The school’s 9,370 alumni include governors, judges, business leaders, congressmen, U.S. senators, state and local officials and educators. Forty percent of all attorneys practicing in North Carolina are UNC School of Law alumni. Law alumni live and work in 97 of 100 North Carolina counties, in all 50 states and in 17 foreign countries. Four of the five most recent governors of North Carolina are Carolina law graduates, and of the 443 judges in North Carolina, 159 – 36 percent – are alumni.

The student body is among the most intellectually diverse in the nation. The school’s programs in civil rights – which Boger has helped shape – as well as banking, intellectual property, entrepreneurial and securities law, critical studies, bankruptcy and constitutional inquiry, are considered among the nation’s best. An array of skills and capstone courses provide students with links between theory and practice. Student-run pro bono efforts have earned national recognition. Joint-degree programs cover business, public policy, planning, social work and public administration. New foreign study, exchange and outreach efforts have helped internationalize the school’s curriculum.

After joining the faculty of the UNC School of Law in 1990, Boger participated in North Carolina’s school finance reform litigation, Leandro v. State, working with a team of lawyers on behalf of at-risk children. In 2002, he became deputy director of the UNC Center for Civil Rights, working with Director Julius L. Chambers ’62 to encourage innovative civil rights research, train a new generation of civil rights attorneys and address pressing civil rights issues in North Carolina and the Southeast.

A native of Concord, Boger was a Phi Beta Kappa graduate of Duke University in 1968 and earned a master of divinity degree from Yale University in 1971. Three years later, he received his law degree from UNC, where he was associate editor of the North Carolina Law Review and earned Order of the Coif honors.

After completing law school, he clerked with the late Samuel Silverman, a justice with the New York Supreme Court Appellate Division, and practiced for three years in the litigation department of Paul, Weiss, Rifkind, Wharton & Garrison in New York.

In 1978, Boger joined the staff of the National Association for the Advancement of Colored People’s Legal Defense and Educational Fund, where he litigated capital punishment cases for a decade, becoming in 1983 the director of the fund’s Capital Punishment Project. In 1987, he became director of a poverty and justice program established at the fund to enlarge the legal rights of the minority poor.
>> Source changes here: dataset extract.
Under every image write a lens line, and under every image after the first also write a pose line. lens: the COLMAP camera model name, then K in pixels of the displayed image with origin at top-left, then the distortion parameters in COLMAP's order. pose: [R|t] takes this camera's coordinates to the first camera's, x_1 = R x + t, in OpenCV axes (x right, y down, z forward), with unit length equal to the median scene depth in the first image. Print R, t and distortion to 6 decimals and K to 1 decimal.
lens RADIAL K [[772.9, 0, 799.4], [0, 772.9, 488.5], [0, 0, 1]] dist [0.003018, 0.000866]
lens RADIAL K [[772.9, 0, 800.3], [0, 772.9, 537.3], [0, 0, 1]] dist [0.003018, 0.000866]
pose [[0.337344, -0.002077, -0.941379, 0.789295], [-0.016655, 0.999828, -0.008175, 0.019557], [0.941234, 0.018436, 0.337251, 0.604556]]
While at the NAACP’s fund, Boger became lead counsel in the early stages of Sheff v. O’Neil, a major challenge to the racial and economic isolation of the Hartford, Conn., public schools that went forward as a close collaboration among the Puerto Rican Legal Defense Fund, the NAACP Legal Defense Fund, the American Civil Liberties Union, the Connecticut Civil Liberties Union and numerous black and Latino parents and community groups throughout the city and in Connecticut.

Boger chairs the Poverty and Race Research Action Council, a Washington, D.C.-based federation of civil rights, civil liberties and legal services groups that encourages national coordination of social scientific research and legal advocacy on behalf of the poor.
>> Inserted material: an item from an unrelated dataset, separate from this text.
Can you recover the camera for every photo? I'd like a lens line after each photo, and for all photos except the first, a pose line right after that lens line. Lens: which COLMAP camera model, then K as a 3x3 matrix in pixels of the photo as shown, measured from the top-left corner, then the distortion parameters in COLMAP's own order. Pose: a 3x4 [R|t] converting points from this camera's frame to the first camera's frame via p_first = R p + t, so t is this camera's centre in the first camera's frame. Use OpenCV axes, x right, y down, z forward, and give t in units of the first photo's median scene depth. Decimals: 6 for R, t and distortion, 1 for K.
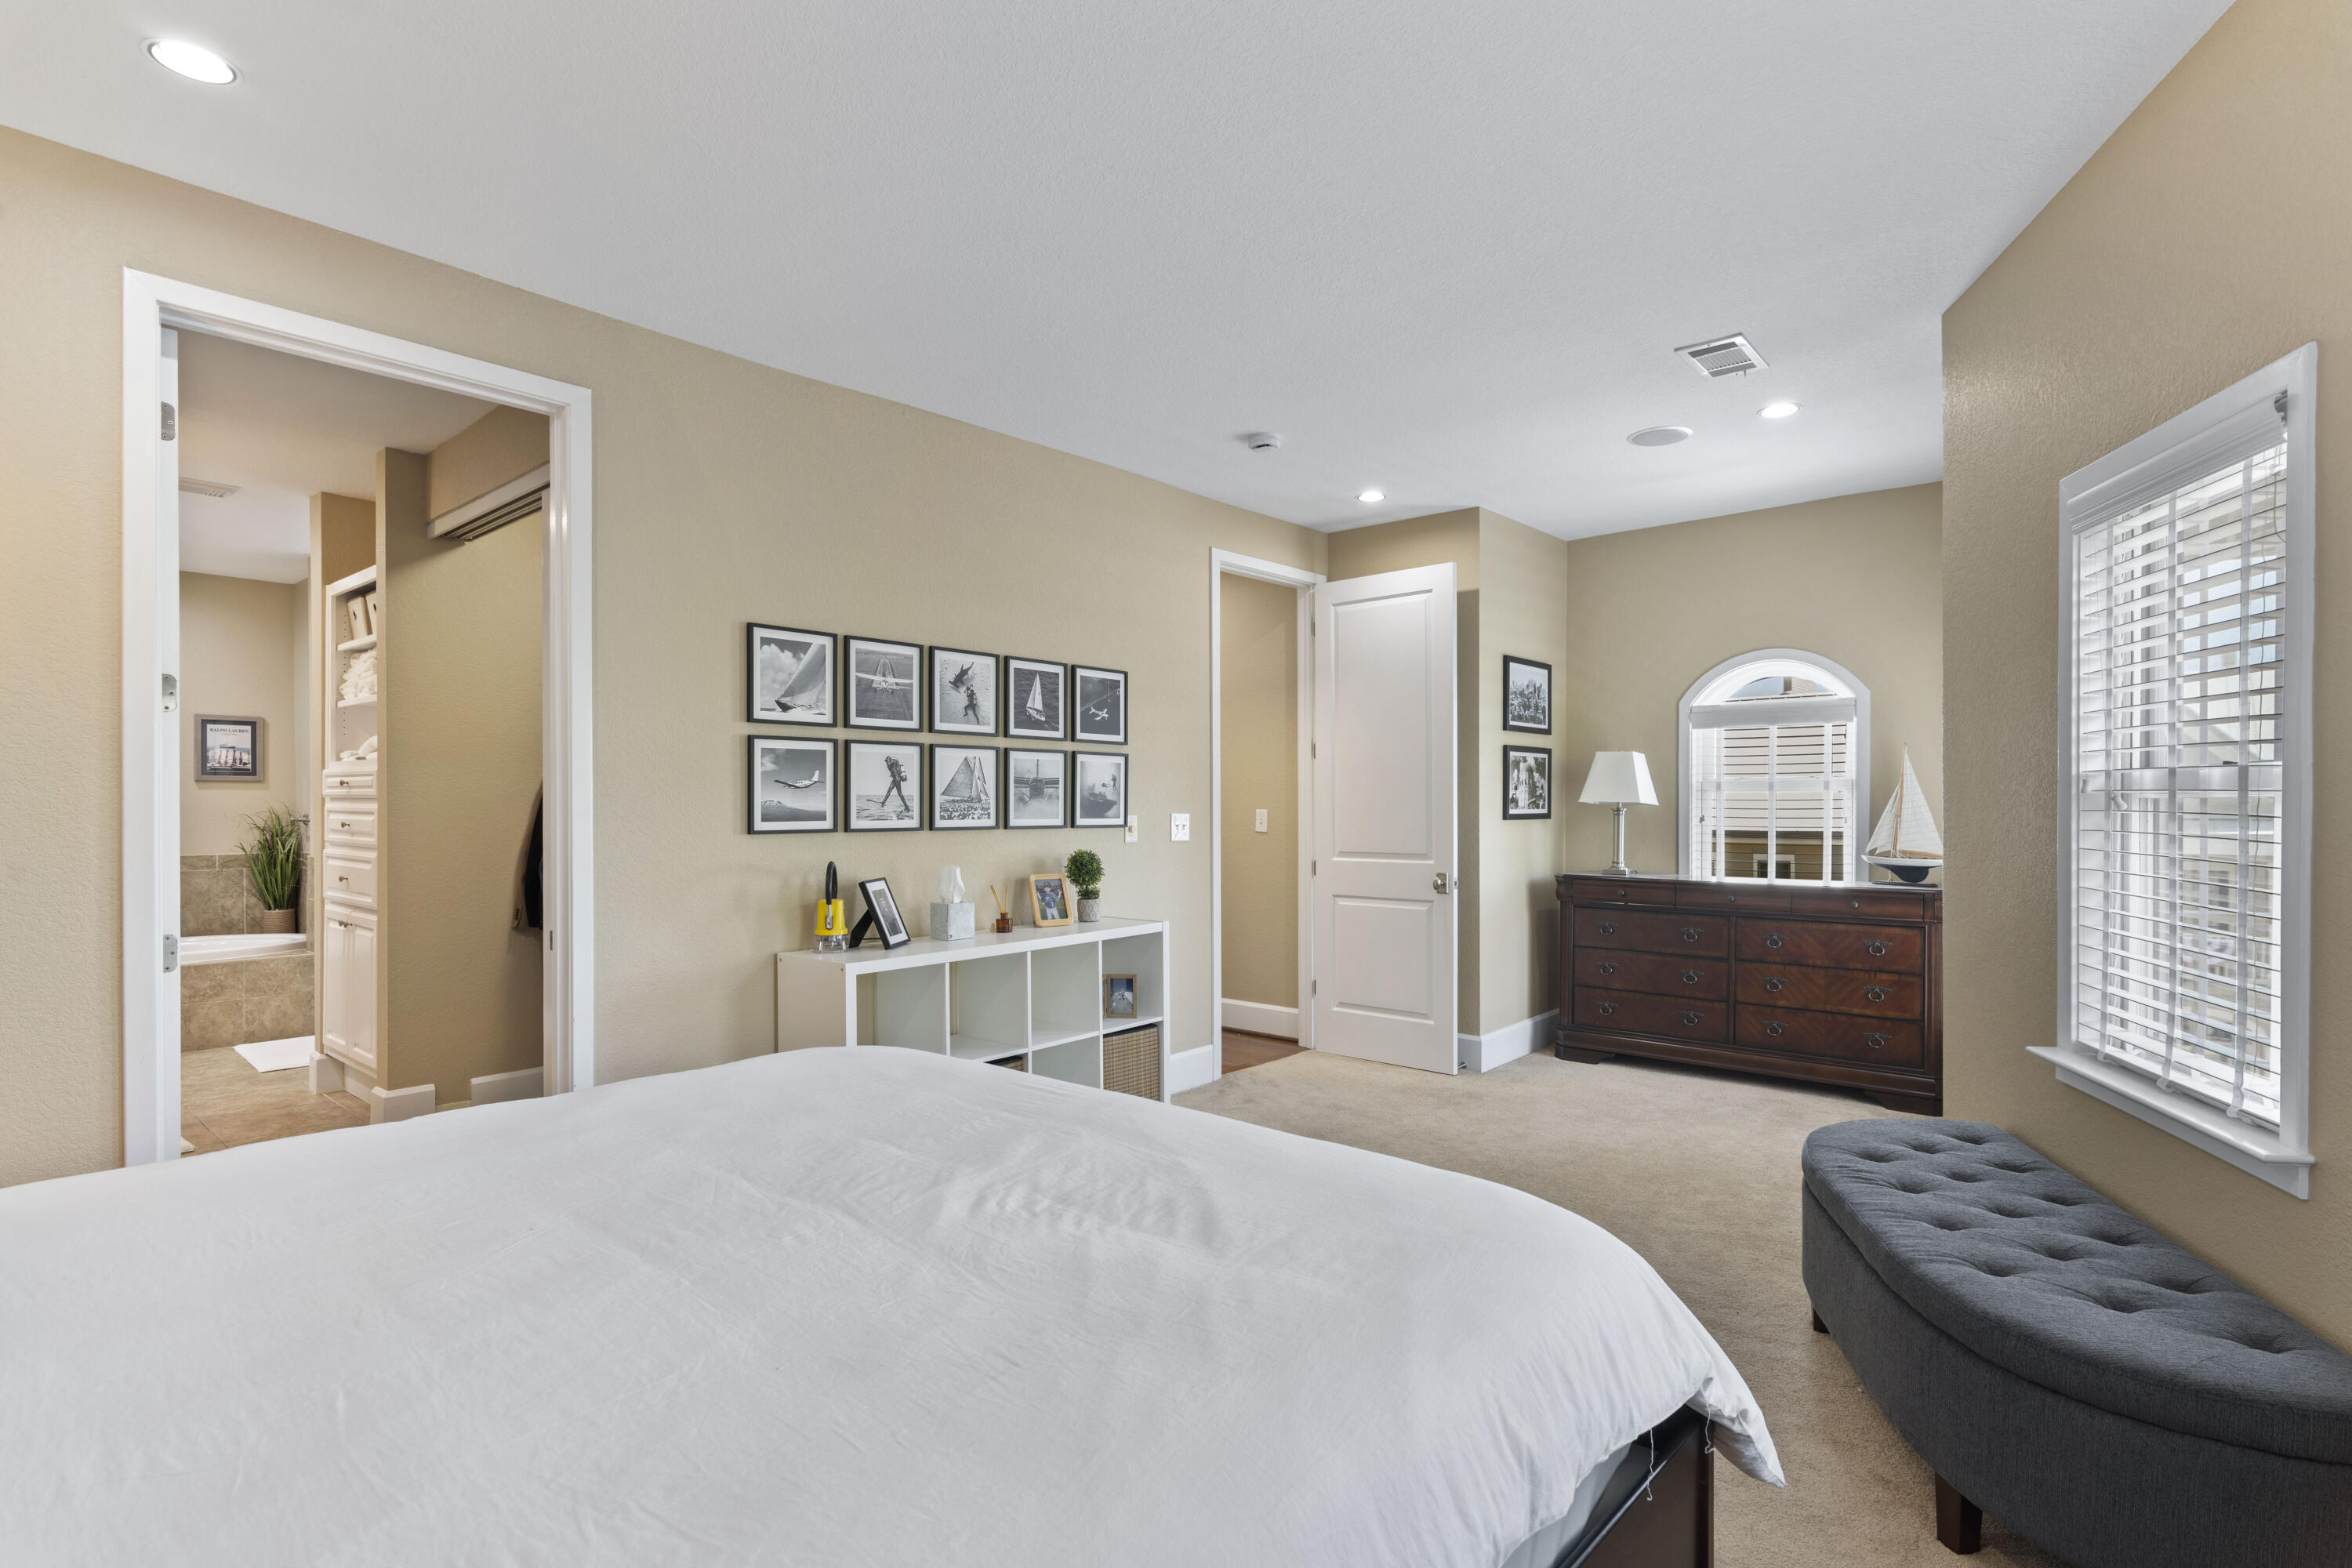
lens RADIAL K [[1147.1, 0, 1193.2], [0, 1147.1, 802.9], [0, 0, 1]] dist [0.004352, -0.000036]
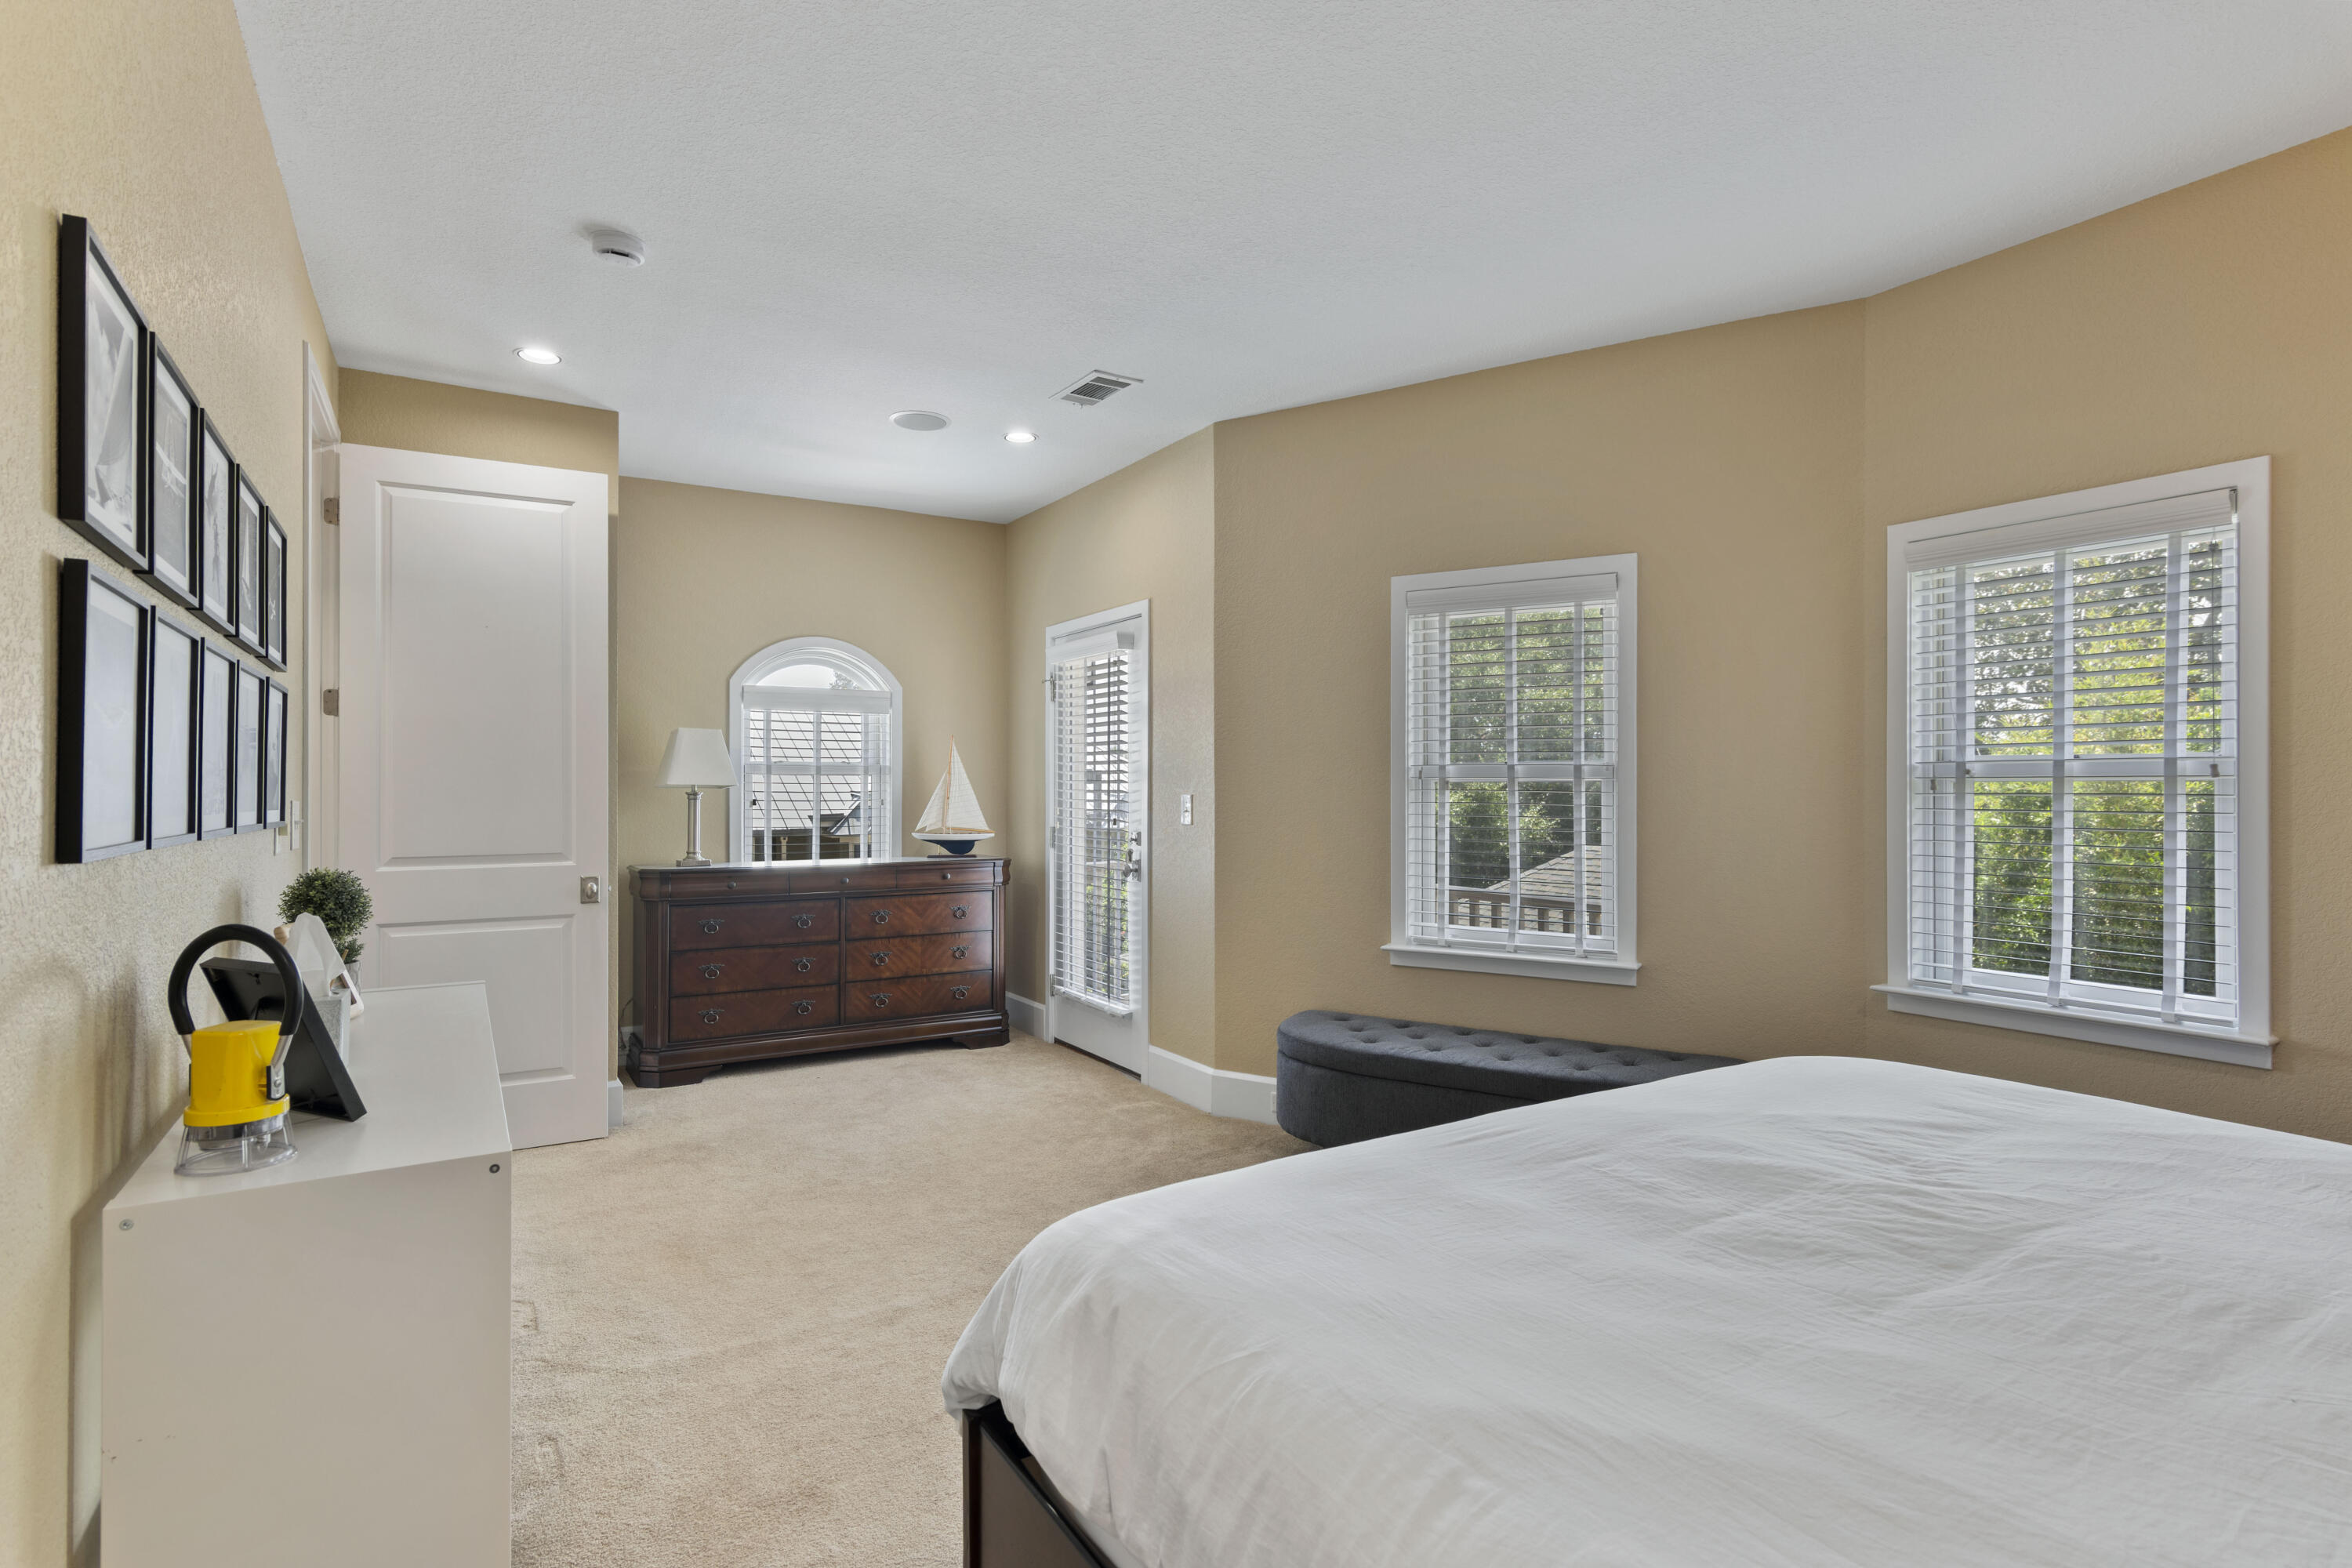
lens RADIAL K [[1147.1, 0, 1187.3], [0, 1147.1, 775.8], [0, 0, 1]] dist [0.004352, -0.000036]
pose [[0.299513, 0.012558, 0.954010, -0.427356], [-0.000633, 0.999916, -0.012964, 0.004143], [-0.954092, 0.003279, 0.299496, 0.426087]]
Boger has taught and lectured on education law since 1994 and has written frequently on school finance and school desegregation issues. He has co-edited two books, School Resegregation: Must the South Turn Back? in 2005 and Race, Poverty, and American Cities, with UNC Professor Judith Wegner, in 1996. Both were published by the UNC Press. His other writings have appeared in various legal and public policy publications and as book chapters. He has twice been awarded the law school’s highest teaching award and also has received a campuswide teaching award for post-baccalaureate instruction.

Boger has taught as a lecturer or adjunct professor at Harvard, New York Law School and Florida State University. At UNC, he teaches constitutional law, education law, racial discrimination and poverty law.